» **Entries supplied**
....
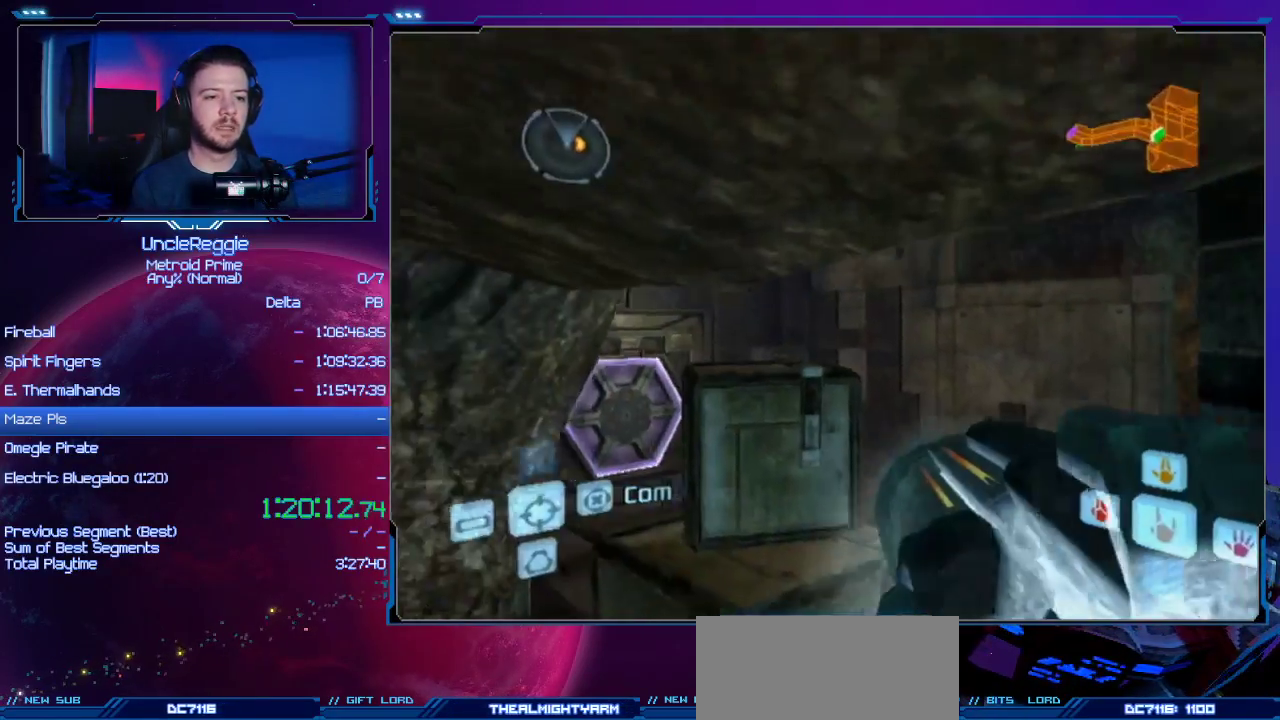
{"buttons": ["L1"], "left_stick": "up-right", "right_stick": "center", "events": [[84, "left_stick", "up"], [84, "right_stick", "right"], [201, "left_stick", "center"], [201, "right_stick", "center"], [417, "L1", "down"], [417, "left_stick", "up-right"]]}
....
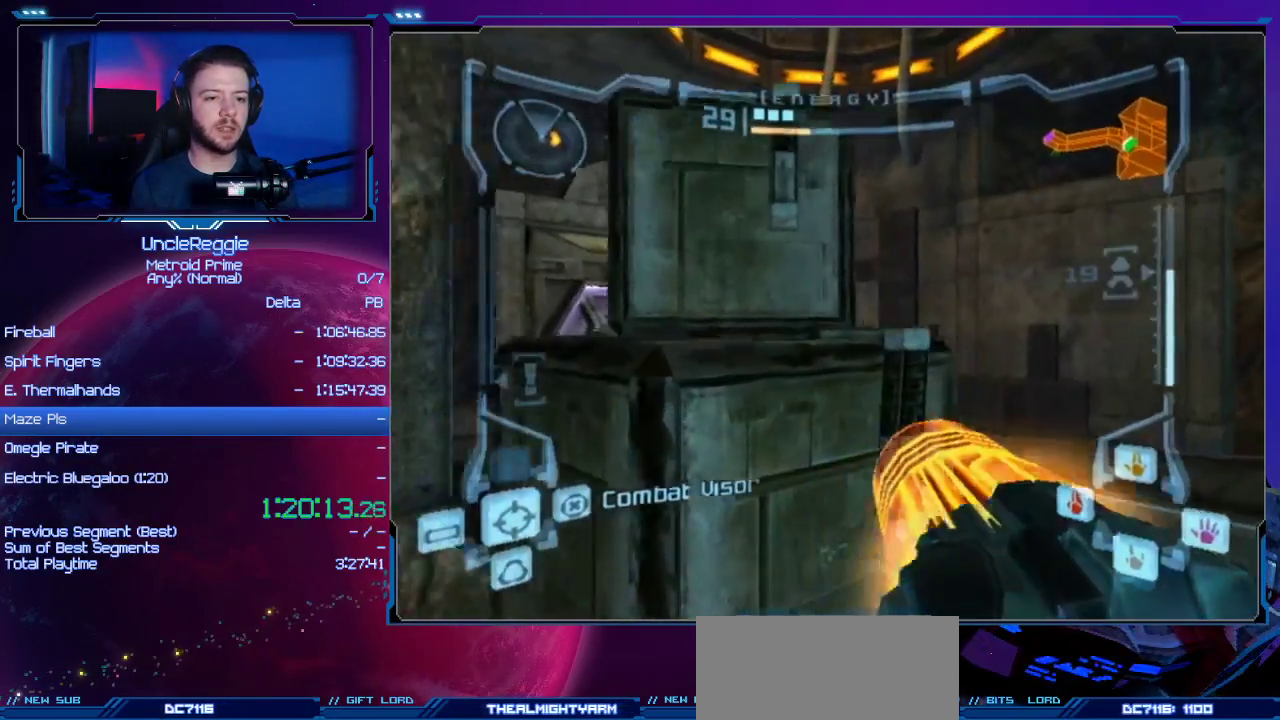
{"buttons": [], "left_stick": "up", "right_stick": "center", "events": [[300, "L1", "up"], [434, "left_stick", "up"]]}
....
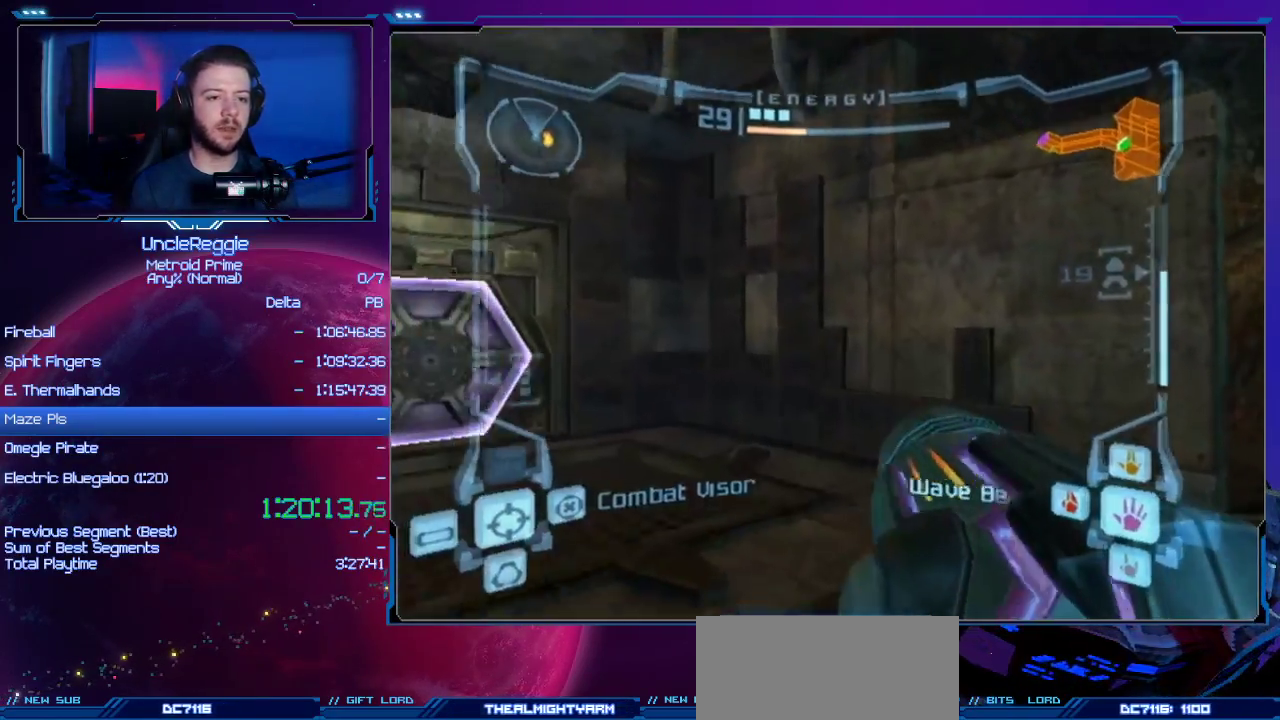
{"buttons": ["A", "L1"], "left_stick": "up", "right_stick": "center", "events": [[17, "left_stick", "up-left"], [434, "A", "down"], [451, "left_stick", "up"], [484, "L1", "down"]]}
....
» **What you will do**
Would you please return all lines from the listing above that contain "down"?

» **Response area**
{"buttons": ["L1"], "left_stick": "up-right", "right_stick": "center", "events": [[84, "left_stick", "up"], [84, "right_stick", "right"], [201, "left_stick", "center"], [201, "right_stick", "center"], [417, "L1", "down"], [417, "left_stick", "up-right"]]}
{"buttons": ["A", "L1"], "left_stick": "up", "right_stick": "center", "events": [[17, "left_stick", "up-left"], [434, "A", "down"], [451, "left_stick", "up"], [484, "L1", "down"]]}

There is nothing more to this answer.